Saturday, May 4, 2013

Addressing the issue of when and under what circumstances a design patent application can receive the benefit of the written description of its parent, the U.S. Court of Appeals for the Federal Circuit denied a bid by a bottle designer to claim priority to a parent application where a continuation attempted to claim only certain portions of the bottle he designed, finding that the introduction of dotted, unclaimed boundaries introduced new matter. In re Owens, Case No. 12-1261 (Fed. Cir., Mar. 26, 2013) (Prost, J.). 

Timothy Owens appealed a decision of the United States Patent and Trademark Office Board of Patent Appeals and Interferences (Board), affirming a rejection of his continuation design patent application.  The continuation application sought to claim the benefit of priority to a parent design application, which ultimately issued as a U.S. design patent.  Owens conceded that without the benefit of priority to the earlier application, the continuation application was barred by prior sales.

The continuation application claimed certain design elements found on the top and side portions of the original mouthwash bottle disclosed and claimed in the parent patent, including an upper portion of the bottle’s front pentagonal center panel. To indicate what portion of the center area was claimed in the continuation application, Owens bisected the top of the front pentagonal panel with a broken line.  The examiner rejected the application, reasoning that the addition of the broken line defined an entirely new trapezoidal-shaped surface that constituted new matter.  The examiner found no evidence that, in the parent application, Owens indicated processing such a trapezoidal region and rejected the continuation application for lack of written description under § 112, ¶ 1. 

After the Board affirmed the examiner, Owens appealed. 

On appeal, Owens argued against the notion that his continuation application claimed a trapezoidal-shaped area at all but explained that in order to claim his new design element, he was simply claiming a new boundary.
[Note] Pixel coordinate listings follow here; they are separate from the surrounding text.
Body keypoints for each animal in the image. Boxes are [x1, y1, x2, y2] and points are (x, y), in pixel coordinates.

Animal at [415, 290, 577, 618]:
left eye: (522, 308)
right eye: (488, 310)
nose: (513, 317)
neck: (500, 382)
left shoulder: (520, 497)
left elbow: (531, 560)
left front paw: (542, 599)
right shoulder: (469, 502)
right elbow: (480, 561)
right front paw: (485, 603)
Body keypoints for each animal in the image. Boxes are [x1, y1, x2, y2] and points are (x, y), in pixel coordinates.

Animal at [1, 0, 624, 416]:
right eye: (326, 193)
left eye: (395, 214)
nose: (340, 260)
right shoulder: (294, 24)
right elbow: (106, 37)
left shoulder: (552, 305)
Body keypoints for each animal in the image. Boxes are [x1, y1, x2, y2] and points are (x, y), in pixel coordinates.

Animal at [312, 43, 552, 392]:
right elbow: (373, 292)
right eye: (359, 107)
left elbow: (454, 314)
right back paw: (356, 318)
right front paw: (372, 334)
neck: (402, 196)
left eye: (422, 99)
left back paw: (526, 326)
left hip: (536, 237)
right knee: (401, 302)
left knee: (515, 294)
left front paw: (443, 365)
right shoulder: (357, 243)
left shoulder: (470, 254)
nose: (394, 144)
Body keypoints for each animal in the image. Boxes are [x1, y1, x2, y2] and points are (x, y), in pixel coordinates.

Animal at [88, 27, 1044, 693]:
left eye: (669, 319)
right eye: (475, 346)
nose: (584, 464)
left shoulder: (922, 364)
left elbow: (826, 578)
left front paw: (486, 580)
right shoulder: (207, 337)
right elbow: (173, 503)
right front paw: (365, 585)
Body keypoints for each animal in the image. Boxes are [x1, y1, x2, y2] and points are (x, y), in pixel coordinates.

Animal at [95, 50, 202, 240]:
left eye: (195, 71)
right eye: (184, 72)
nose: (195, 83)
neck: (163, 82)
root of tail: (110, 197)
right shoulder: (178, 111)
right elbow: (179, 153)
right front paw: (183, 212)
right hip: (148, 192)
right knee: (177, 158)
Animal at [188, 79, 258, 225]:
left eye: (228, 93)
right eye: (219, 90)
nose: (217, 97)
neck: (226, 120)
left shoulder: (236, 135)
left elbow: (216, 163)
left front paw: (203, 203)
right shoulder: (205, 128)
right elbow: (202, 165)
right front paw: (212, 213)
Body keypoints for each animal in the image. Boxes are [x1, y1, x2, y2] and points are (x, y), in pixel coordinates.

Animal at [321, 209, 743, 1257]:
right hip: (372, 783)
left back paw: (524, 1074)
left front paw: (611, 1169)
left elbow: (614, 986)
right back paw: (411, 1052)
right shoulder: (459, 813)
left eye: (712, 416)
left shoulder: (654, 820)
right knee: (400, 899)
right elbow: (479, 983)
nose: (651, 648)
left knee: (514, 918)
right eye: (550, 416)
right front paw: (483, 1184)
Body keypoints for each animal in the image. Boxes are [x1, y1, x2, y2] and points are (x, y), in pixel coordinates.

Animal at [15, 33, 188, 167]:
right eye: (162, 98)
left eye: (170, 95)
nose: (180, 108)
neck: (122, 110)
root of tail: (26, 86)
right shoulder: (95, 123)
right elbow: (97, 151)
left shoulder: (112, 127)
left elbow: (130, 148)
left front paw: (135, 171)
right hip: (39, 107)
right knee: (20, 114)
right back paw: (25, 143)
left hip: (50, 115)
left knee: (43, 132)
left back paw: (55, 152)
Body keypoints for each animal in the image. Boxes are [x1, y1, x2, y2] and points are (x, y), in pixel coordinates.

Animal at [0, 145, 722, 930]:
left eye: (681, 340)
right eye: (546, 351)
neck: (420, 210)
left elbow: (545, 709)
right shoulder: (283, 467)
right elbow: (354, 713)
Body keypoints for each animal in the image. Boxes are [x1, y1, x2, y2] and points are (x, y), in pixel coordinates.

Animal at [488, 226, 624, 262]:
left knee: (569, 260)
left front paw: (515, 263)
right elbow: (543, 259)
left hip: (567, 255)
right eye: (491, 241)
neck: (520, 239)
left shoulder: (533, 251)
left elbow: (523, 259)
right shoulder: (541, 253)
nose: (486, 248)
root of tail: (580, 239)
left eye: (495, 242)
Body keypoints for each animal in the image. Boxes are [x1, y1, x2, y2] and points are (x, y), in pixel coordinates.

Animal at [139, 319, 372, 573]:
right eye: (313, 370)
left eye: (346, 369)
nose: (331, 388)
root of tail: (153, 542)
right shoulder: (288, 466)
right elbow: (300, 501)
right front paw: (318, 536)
However, as all parties agreed, the newly introduced broken line was “unclaimed.” Accordingly, Owens argued that the Board applied the wrong written description test to his case, one which erroneously treated his unclaimed boundary as though it were claimed.

The Federal Circuit, in affirming the Board, found that by introducing figures with a bottle that was bisected at the top of its pentagonal panel, Owens introduced new subject matter in his design patent application , i.e., the trapezoidal region.  The Federal Circuit agreed with the Board that nothing in the parent application’s disclosure suggested anything uniquely patentable about the top portion of the bottle’s front panel, nor was there anything in the parent application indicating that Owens had in his possession a bottle design that was bisected at the top of its pentagonal panel. 

In addressing whether, and under what circumstances, a patentee can introduce an unclaimed boundary line in a continuing application and still receive the benefit of the written description of its parent, the Federal Circuit suggested that there are circumstances in which an unclaimed boundary line may not constitute new matter, such as if it only makes explicit a boundary that already existed but that was previously unclaimed in the original disclosure.